*** Given records ***

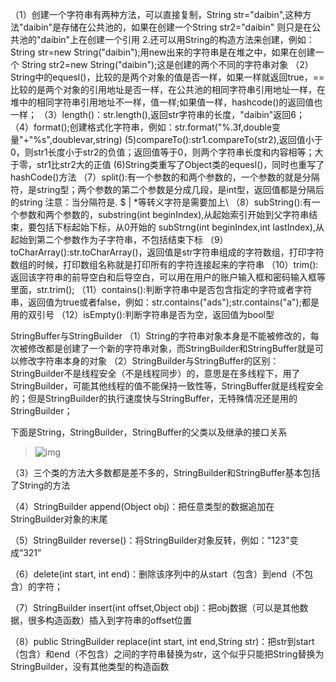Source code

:（1）创建一个字符串有两种方法，可以直接复制，String str="daibin",这种方法"daibin"是存储在公共池的，如果在创建一个String str2="daibin"
	则只是在公共池的"daibin"上在创建一个引用
	2.还可以用String的构造方法来创建，例如：String str=new String("daibin");用new出来的字符串是在堆之中，如果在创建一个
	String str2=new String("daibin");这是创建的两个不同的字符串对象
（2）String中的equesl()，比较的是两个对象的值是否一样，如果一样就返回true，==比较的是两个对象的引用地址是否一样，在公共池的相同字符串引用地址一样，在堆中的相同字符串引用地址不一样，值一样;如果值一样，hashcode()的返回值也一样；
（3）length()：str.length(),返回str字符串的长度，"daibin"返回6；
（4）format();创建格式化字符串，例如：str.format("%.3f,double变量"+"%s",doublevar,string)
(5)compareTo():str1.compareTo(str2),返回值小于0，则str1长度小于str2的负值；返回值等于0，则两个字符串长度和内容相等；大于零，str1比str2大的正值
(6)String类重写了Object类的equesl()，同时也重写了hashCode()方法
（7）split():有一个参数的和两个参数的，一个参数的就是分隔符，是string型；两个参数的第二个参数是分成几段，是int型，返回值都是分隔后的string
	注意：当分隔符是. $ | *等转义字符是需要加上\\
（8）subString():有一个参数和两个参数的，substring(int beginIndex),从起始索引开始到父字符串结束，要包括下标起始下标，从0开始的
		subStrng(int beginIndex,int lastIndex),从起始到第二个参数作为子字符串，不包括结束下标
（9）toCharArray():str.toCharArray()，返回值是str字符串组成的字符数组，打印字符数组的时候，打印数组名称就是打印所有的字符连接起来的字符串
（10）trim():返回该字符串的前导空白和后导空白，可以用在用户的账户输入框和密码输入框等里面，str.trim();
（11）contains():判断字符串中是否包含指定的字符或者字符串，返回值为true或者false，例如：str.contains("ads");str.contains("a");都是用的双引号
（12）isEmpty():判断字符串是否为空，返回值为bool型

StringBuffer与StringBuilder
（1）String的字符串对象本身是不能被修改的，每次被修改都是创建了一个新的字符串对象，而StringBuilder和StringBuffer就是可以修改字符串本身的对象
（2）StringBuilder与StringBuffer的区别：StringBuilder不是线程安全（不是线程同步）的，意思是在多线程下，用了StringBuilder，可能其他线程的值不能保持一致性等，StringBuffer就是线程安全的；但是StringBuilder的执行速度快与StringBuffer，无特殊情况还是用的StringBuilder；

下面是String，StringBuilder，StringBuffer的父类以及继承的接口关系

> ![img](https://www.runoob.com/wp-content/uploads/2013/12/java-string-20201208.png)

（3）三个类的方法大多数都是差不多的，StringBuilder和StringBuffer基本包括了String的方法

（4）StringBuilder append(Object obj)：把任意类型的数据追加在StringBuilder对象的末尾

（5）StringBuilder reverse()：将StringBuilder对象反转，例如："123"变成“321”

（6）delete(int start, int end)：删除该序列中的从start（包含）到end（不包含）的字符；

（7）StringBuilder insert(int offset,Object obj)：把obj数据（可以是其他数据，很多构造函数）插入到字符串的offset位置

（8）public StringBuilder replace(int start, int end,String str)：把str到start（包含）和end（不包含）之间的字符串替换为str，这个似乎只能把String替换为StringBuilder，没有其他类型的构造函数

*** End of Given records ***

Can you reproduce, unchanged, every line beginning with the one that contains "StringBuffer与StringBuilder" and continuing through the end of the records?

→ Reply:
StringBuffer与StringBuilder
（1）String的字符串对象本身是不能被修改的，每次被修改都是创建了一个新的字符串对象，而StringBuilder和StringBuffer就是可以修改字符串本身的对象
（2）StringBuilder与StringBuffer的区别：StringBuilder不是线程安全（不是线程同步）的，意思是在多线程下，用了StringBuilder，可能其他线程的值不能保持一致性等，StringBuffer就是线程安全的；但是StringBuilder的执行速度快与StringBuffer，无特殊情况还是用的StringBuilder；

下面是String，StringBuilder，StringBuffer的父类以及继承的接口关系

> ![img](https://www.runoob.com/wp-content/uploads/2013/12/java-string-20201208.png)

（3）三个类的方法大多数都是差不多的，StringBuilder和StringBuffer基本包括了String的方法

（4）StringBuilder append(Object obj)：把任意类型的数据追加在StringBuilder对象的末尾

（5）StringBuilder reverse()：将StringBuilder对象反转，例如："123"变成“321”

（6）delete(int start, int end)：删除该序列中的从start（包含）到end（不包含）的字符；

（7）StringBuilder insert(int offset,Object obj)：把obj数据（可以是其他数据，很多构造函数）插入到字符串的offset位置

（8）public StringBuilder replace(int start, int end,String str)：把str到start（包含）和end（不包含）之间的字符串替换为str，这个似乎只能把String替换为StringBuilder，没有其他类型的构造函数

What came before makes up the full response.